Ответом была тишина. Ну, уже лучше, чем слезы.
— А теперь вынь голову из-под мышки и оглянись. Ты все еще командир. У тебя на борту пацан, который, спасая тебе жизнь, впервые убил человека, и тоже весьма не сахарно по этому поводу себя чувствует, у тебя на борту эмпат, которому все ваши закидоны как серпом по молоту, и парень, за которым глаз да глаз, не ровен час опять СБшника замочит. Если тебе охота заняться самобичеванием, я одолжу отличный армейский ремешок, а может, и правую руку, если очень попросишь. Но команду от твоих душевных содроганий трясти не должно, дун ма?
— Дун лэ[5], — Эней невесело усмехнулся. — Только как насчет тайны исповеди?
— А у нас не исповедь. У нас просто разговор под коньячок. Мэй, иди сюда! Иди, я наливаю, — он демонстративно громко стукнул о стол третьей стопкой и налил три порции — так, чтобы она слышала.
В каюте повозились, но никто не вышел.
— Ну, не хочешь — как хочешь, — они снова выпили, Костя нарочито шумно выдохнул.

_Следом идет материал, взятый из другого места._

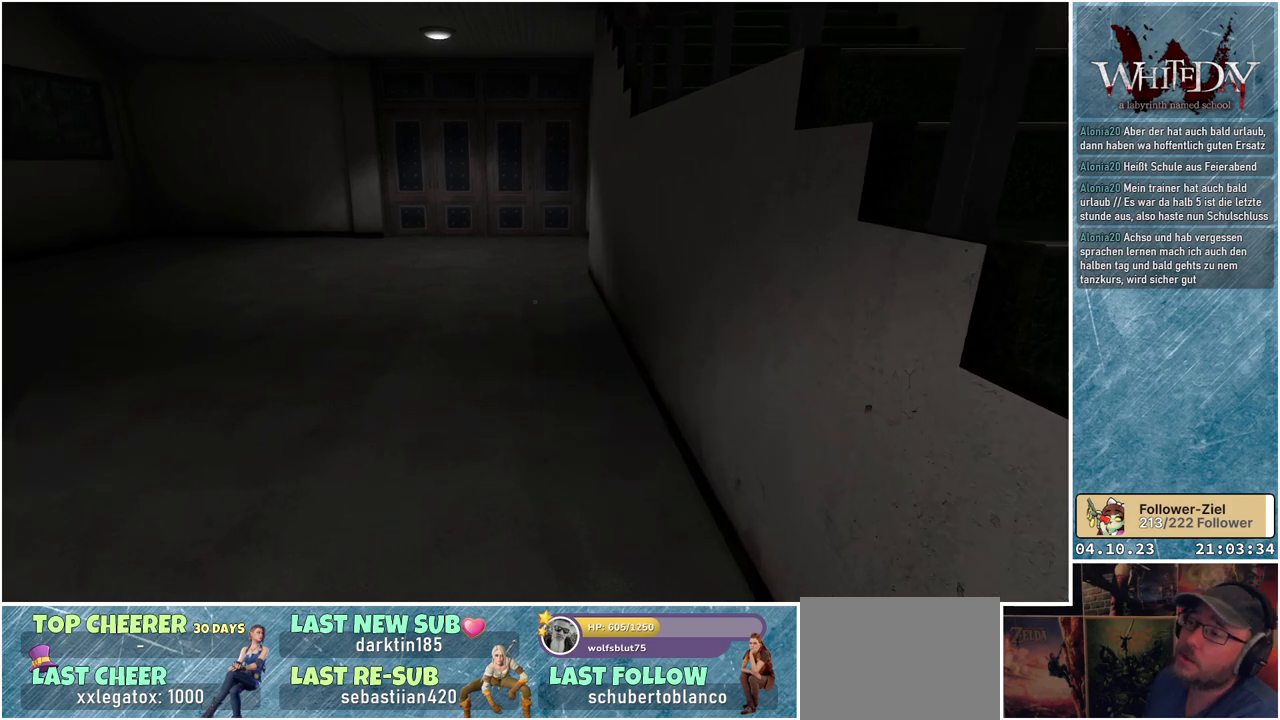
{"buttons": [], "left_stick": "up", "right_stick": "center", "events": []}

— Знаешь, — Эней вертел стопку в пальцах. — Когда я был маленький, у нас вышел такой случай… Короче, у отца был друг, у него жена, мы ходили друг к другу в гости, на пикники вместе ездили, нас с сестрой все время припахивали за их малышней следить… неважно. Отец был вольный копейщик, а Стэн… ну, друг этот — он Степан, но все его звали Стэн — они с женой работали на Днепромаше в отделе сбыта, он агентом, она переводчиком. И как-то раз начальник ее мужа проштрафился по-крупному. Взял откат от кого-то. Он спал с одной из переводчиц, она в курилке проболталась, что с этого отката ей что-то обломилось, а Нина, ну, жена Стэна, она доложила по начальству, и того парня поперли, а Стэна взяли на его место. Он сначала удивлялся — почему это его продвинули, как история с откатом наружу выплыла? Потому что он тоже знал, но не донес. Нина сама ему сказала: это-де я, а ты меня не ценишь. Похвасталась, понимаешь? После этого Стэн с ней развелся, причем из дома ушел буквально в чем был, у нас ночевал, пока не снял квартиру. С Днепромаша тоже ушел. И Нину стал просто ненавидеть. До того, что заикался, когда говорил о ней. А она тоже к нам ходила, родители с ней не рвали контактов. Ходила, плакала, жаловалась на него… Я знал, понимал, что родители ее не одобряют, что принимают просто из жалости. У нас же была подпольная станция «железной дороги», в наших обстоятельствах донос — это было бы убийство, я с пеленок именно так привык к делу относиться, но… Костя, это и вправду было самое несчастное на свете существо. Она даже не понимала, что именно сделала не так. Ума не хватало, что в голову вложили с детства — то и окаменело там. Достоинство положить забыли. Бывает. Я ее с трудом терпел, но когда к нам приходил Стэн, я вообще видеть его не мог, меня от него просто тошнило, у него на лбу вот такими буквами было написано «Я прав», и хотелось половую тряпку взять и вот это «Я прав» с его лица стереть. Почему он меня так выводил, я тогда не понимал, но дал себе слово таким не быть и вот в это не превращаться.